Angezeigter Text:

__________________________________________________

Anfang der 60er Jahre veröffentlicht der US-amerikanische Wirtschaftshistoriker und Managementtheoretiker Alfred. D. Chandler das Werk “Strategy und Structure”. Er setzt sich darin erstmals intensiv mit dem Begriff “Strategie” in Bezug auf Unternehmensführung auseinander. Laut seiner Definition ist die Strategie eine langfristige Zielsetzung eines Unternehmens. Die Unternehmensstruktur wird darauf ausgerichtet. Nach Chandler sollte die Strategie zentral geplant und lokal gemanaged werden.⁵

1961 beschäftigt sich der Psychoanalytiker Fritz Riemann mit den vier archaischen Grundmustern der Angst.

  1. Der Schizoide: Existenzangst — man möchte sich nicht in Abhängigkeiten begeben. In Stresssituationen anklagend.
  2. Der Depressive: Furcht vor Isolation. In Stresssituationen beschwichtigend und ausweichend.
  3. Der Zwanghafte: Ordnungsfanatisch. Angst vor Veränderung. In Stresssituationen versachlichend oder verschließt sich der Wahrheit.
  4. Der Hysterische: Freiheitsdrang. Angst vor Notwendigkeiten der Realität. In Stresssituationen ablenkend.

Alle Typen seien als Grundmuster im Menschen angelegt und können in bestimmten Situationen zum Vorschein treten.⁶ Diese Erkenntnisse sind in der Kommunikation und zum Verständnis von Reaktion der Personen in Change-Prozessen von Bedeutung.

Im Jahr 1965 stellt der belgische Psychologe John Stacey Adams die Gleichheitstheorie auf. Die Theorie besagt, dass sich Individuen unbewusst vergleichen. Dadurch verändert sich das Selbstwertgefühl, es wird gesenkt oder bestätigt. Beispielsweise sind Person A und Person B Kollegen in einem Unternehmen. Person A leistet mehr als Person B und erhält dafür auch mehr Anerkennung bzw. wird besser belohnt als Person B. In dem Fall würde das Selbstwertgefühl von Person A steigen oder bestätigt werden, das Selbstwertgefühl von Person B dagegen sinken. Der Vergleichsfaktor ist laut der Theorie die eigene Leistung im Vergleich zur Leistung der Kolleg:innen. Um Spannungen zu reduzieren, strebt der Mensch nach einer Gleichgewichtssituation.

__________________________________________________

Materialauszüge:
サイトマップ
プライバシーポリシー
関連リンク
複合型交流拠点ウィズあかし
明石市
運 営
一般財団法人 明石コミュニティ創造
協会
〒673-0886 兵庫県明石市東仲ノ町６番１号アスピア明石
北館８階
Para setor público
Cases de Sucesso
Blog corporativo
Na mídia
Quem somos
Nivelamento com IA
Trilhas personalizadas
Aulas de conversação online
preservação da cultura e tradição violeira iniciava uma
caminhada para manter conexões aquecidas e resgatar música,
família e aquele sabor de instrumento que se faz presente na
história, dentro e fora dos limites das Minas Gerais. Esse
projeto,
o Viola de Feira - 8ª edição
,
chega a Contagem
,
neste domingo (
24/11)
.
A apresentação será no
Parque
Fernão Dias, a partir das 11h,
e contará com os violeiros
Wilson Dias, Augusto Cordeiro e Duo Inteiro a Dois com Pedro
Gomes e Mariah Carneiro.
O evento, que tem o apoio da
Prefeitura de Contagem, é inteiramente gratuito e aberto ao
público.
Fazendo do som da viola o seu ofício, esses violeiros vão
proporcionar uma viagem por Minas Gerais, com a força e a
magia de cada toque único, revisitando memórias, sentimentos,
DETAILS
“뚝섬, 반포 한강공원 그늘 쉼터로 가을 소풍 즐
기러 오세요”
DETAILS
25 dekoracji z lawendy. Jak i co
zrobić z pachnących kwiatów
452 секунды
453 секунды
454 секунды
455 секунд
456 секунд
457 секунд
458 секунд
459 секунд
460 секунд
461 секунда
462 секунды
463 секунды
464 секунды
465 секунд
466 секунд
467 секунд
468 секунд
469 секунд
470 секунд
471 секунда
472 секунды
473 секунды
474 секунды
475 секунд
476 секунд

__________________________________________________

Aufgaben:
[1] Beantworten Sie anhand des angezeigten Textes:
(a) In welchem Jahr stellt John Stacey Adams die Gleichheitstheorie auf?
(b) Was ist die Strategie laut Chandlers Definition?
(c) Welche Furcht wird beim Depressiven genannt?
[2] Nennen Sie bitte alle Typen, die der angezeigte Text als Grundmuster der Angst nach Fritz Riemann aufführt.
[3] Geben Sie den Abschnitt aus dem angezeigten Text wörtlich aus, beginnend mit „4. Der Hysterische: Freiheitsdrang.“ und weiter bis einschließlich „Change-Prozessen von Bedeutung.“.
Grundlage ist allein der angezeigte Text.

Lösungen:
[1]
(a) 1965
(b) Eine langfristige Zielsetzung eines Unternehmens
(c) Die Furcht vor Isolation

[2] Der Schizoide, der Depressive, der Zwanghafte, der Hysterische

[3]
4. Der Hysterische: Freiheitsdrang. Angst vor Notwendigkeiten der Realität. In Stresssituationen ablenkend.

Alle Typen seien als Grundmuster im Menschen angelegt und können in bestimmten Situationen zum Vorschein treten.⁶ Diese Erkenntnisse sind in der Kommunikation und zum Verständnis von Reaktion der Personen in Change-Prozessen von Bedeutung.